While John Russell enjoyed great success throughout his life as a farmer, businessman, and civic leader, the tide of fortune shifted, taking his wealth with it. He spent his later years working as a janitor in the school he had helped create.
Almon Asbury Lieuallen, holder of the northwest section of town, is perhaps the best known of the four, if only because Moscow today has a park and three streets bearing his name, with a fourth named after daughter Lillie/Lilly. Born in Tennessee of Welsh descent, Almon and his brothers moved west to Oregon and Washington before arriving on the Palouse in 1871. They initially homesteaded east of town with the intention of raising cattle in an area known as Haskins Flat, so-named after the family of Almon’s new wife, Sarah Ann Haskins. One harsh winter put an unfortunate end to the livestock endeavor and the family moved into the fledgling city, where they quickly became instrumental in the town’s planning and growth. In 1875, Lieuallen opened the first general store at the corner of Main and First Streets, and much of the 200 block of south Main Street on its west side can be credited to the entrepreneurship of Almon and his family. He was also known to give land to potential business and homeowners to encourage their development, including the first church located at Jackson and First Streets, where the United Church of Moscow stands today.

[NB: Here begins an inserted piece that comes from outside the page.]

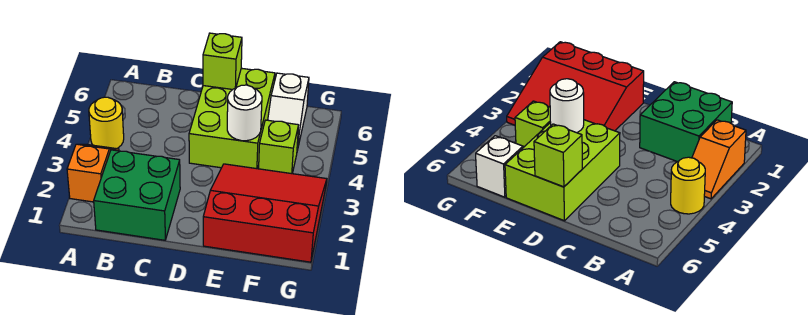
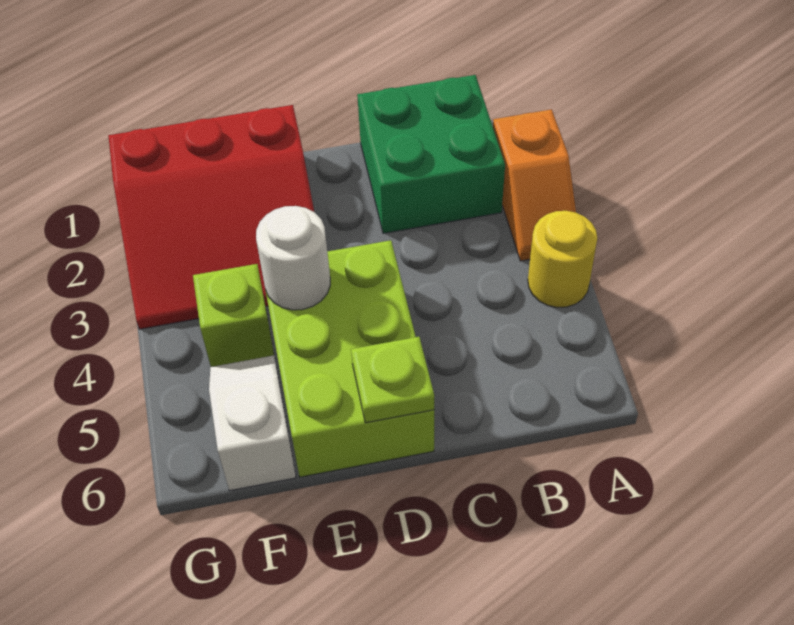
lime brick D6 level 2 -> lime plate D6 level 2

The large and distinctive Lieuallen home at the western head of First Street where it ends with Almon Street, known colloquially today as the “Dollhouse,” was built in 1884, the only home in the middle of what was then wheat fields. It initially had twelve rooms and three floors, the third being unfinished as one large space. The Lieuallen children, along with their friends and neighbors, used this space as a rolling skating rink. In a 1965 reminiscence of her life, daughter Lillie notes that, though her mother was not excited about caring for such a large home, it was built as a kind of advertisement to encourage others to settle in that part of town. She also recalls that her brothers were notorious among the neighbors for playing on the third-story ledge below the home’s mansard roof when their parents weren’t home to stop them. Lillie and her husband Jay Woodworth became owners of the home following the deaths of her parents, and in 1917, they converted it into state-of-the-art apartments that included electricity, steam heat, and running water, the first of its kind in Moscow.

Almon Asbury Lieuallen is also given partial credit, according to some accounts, for the decision to name the town Moscow. While the earliest settlers called it Hog Heaven, due to the fact that their hogs thrived on its abundance of camas roots, others preferred the more dignified term Paradise Valley. Lillie’s account from 1965 claims that, upon further discussion among the residents, the name “Moscow” was chosen because it was an uncommon one in the United States, and the one in Russia “then seemed a far-away glamorous sort of city.”
This scenic corner of the Palouse has been home to generations of humanity, each prospering thanks to its resources and strategic placement in the region. The Moscow of today stands as a testament to the perseverance and fortitude of its first inhabitants, its footprint a clear, physical demonstration of their progressive, civic-minded nature.